Assignment 03: Matrix Multiplication with cuTile

In this assignment you will implement and optimize GPU matrix multiplication kernels using cuTile. You will explore the impact of numeric precision, tiling strategies, and memory access patterns on performance.

All code should be written in src/, one file per task.

We assume the following import conventions:

import cuda.tile as ct
import cupy as cp
import torch
import triton

Unless mentioned otherwise, use the datatype FP16 for both input matrices and accumulate in FP32.

Task 1: FP32 vs FP16 Performance

a) Your task is to implement two cuTile kernels that each compute a matrix multiplication $A \times B = C$ with shape(A) = (64, 4096), shape(B) = (4096, 64) and shape(C) = (64, 64).

kernel_fp16: Inputs A and B are FP16, accumulator/output C is FP32
kernel_fp32: Inputs A and B are FP32, accumulator/output C is FP32

Both kernels should use ct.mma to perform the tile-level multiply-accumulate. Use a single block (1 block in the grid) per kernel launch and use the fixed tile shape of (m_tile=64, n_tile=64, k_tile=64), meaning that each mma instruction performs a square matrix multiplication of shape m = n = k = 64. Loop over the contraction dimension inside the kernel to accumulate results in the output matrix.

Verify that both kernels compute correct results via torch.matmul using torch.allclose.

b) Use triton.testing.do_bench (or an equivalent benchmark function from torch / cupy) to measure the average kernel runtime for both variants. Report the measured runtimes and the resulting speedup of kernel_fp16 over kernel_fp32.

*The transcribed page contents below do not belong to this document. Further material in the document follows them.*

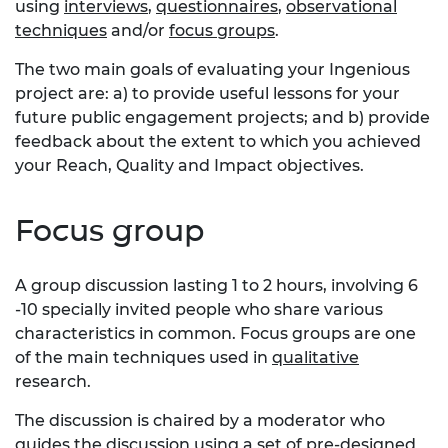
using
interviews
,
questionnaires
,
observational
techniques
and/or
focus groups
.
The two main goals of evaluating your Ingenious
project are: a) to provide useful lessons for your
future public engagement projects; and b) provide
feedback about the extent to which you achieved
your Reach, Quality and Impact objectives.
Focus group
A group discussion lasting 1 to 2 hours, involving 6
-10 specially invited people who share various
characteristics in common. Focus groups are one
of the main techniques used in
qualitative
research.
The discussion is chaired by a moderator who
guides the discussion using a set of pre-designed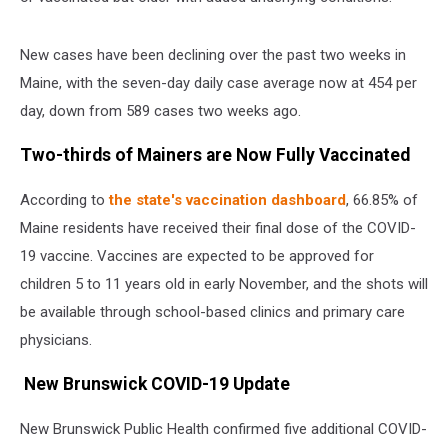
New cases have been declining over the past two weeks in
Maine, with the seven-day daily case average now at 454 per
day, down from 589 cases two weeks ago.
Two-thirds of Mainers are Now Fully Vaccinated
According to
the state's vaccination dashboard
, 66.85% of
Maine residents have received their final dose of the COVID-
19 vaccine. Vaccines are expected to be approved for
children 5 to 11 years old in early November, and the shots will
be available through school-based clinics and primary care
physicians.
New Brunswick COVID-19 Update
New Brunswick Public Health confirmed five additional COVID-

Task 2: Simple Matrix Multiplication Kernel

Write a cuTile kernel that computes C = A @ B for input matrices:

A of shape (M, K)
B of shape (K, N)
C of shape (M, N)

Requirements:

Each kernel program is responsible for producing one output tile of shape (m_tile, n_tile)
The kernel should work with tile sizes that are specified by the calling function
Map block IDs (BIDs) in row-major order: BID 0 covers the top-left output tile, BID 1 the tile to its right, and so on, wrapping to the next row when the current row of tiles is exhausted
The kernel should support matrix shapes that are not powers of 2
Use ct.mma for the inner accumulation step. The tile sizes correspond to the shape of the ct.mma instruction.

Verify correctness by comparing C against torch.matmul(A, B) using torch.allclose.

Task 3: Benchmarking the Matrix Multiplication Kernel

Use the kernel from Task 2 for all benchmarks in this task. Report all performance numbers in TFLOPS, computed as:

$$ \text{TFLOPS} = \frac{2 \cdot M \cdot N \cdot K}{t_s \cdot 10^{12}} $$

where $t_s$ is the measured kernel runtime in seconds.

a) Benchmark your kernel with tile shapes (64, 64, 64) for square matrix multiplications of sizes:

$$M = N = K \in {256,\ 512,\ 1024,\ 2048,\ 4096,\ 8192}$$

Plot the achieved TFLOPS and report your observations.

b) Fix the matrix size at 2048 × 2048 × 2048, as well as 512 × 512 × 512, and benchmark all tile shape combinations (27 total):

$$m_{tile},\ n_{tile},\ k_{tile}\ \in {32,\ 64,\ 128}$$

Visualize your results as a heatmap with m_tile on one axis and n_tile on the other, fixing k_tile = 64.

Report the best-performing tile shape combination.

Task 4: L2 Cache Optimization via Block Swizzling

a) Your task is to implement a swizzled matrix multiplication kernel. The requirements are the same as in Task 2, except block IDs should not be mapped in row-major order. Swizzle them for L2 cache reuse. You can assume a contraction dimension size of 4096.

Report how you choose to map the BIDs and why. Verify correctness of the swizzled kernel against torch.matmul.

b) Repeat the tile shape sweep from Task 3b for your swizzled kernel and report the best performing tile shape combination. Compare the performance of your swizzled kernel to the performance of your kernel from Task 2 for a matrix multiplication of shape 8192 × 8192 × 4096 (m × n × k).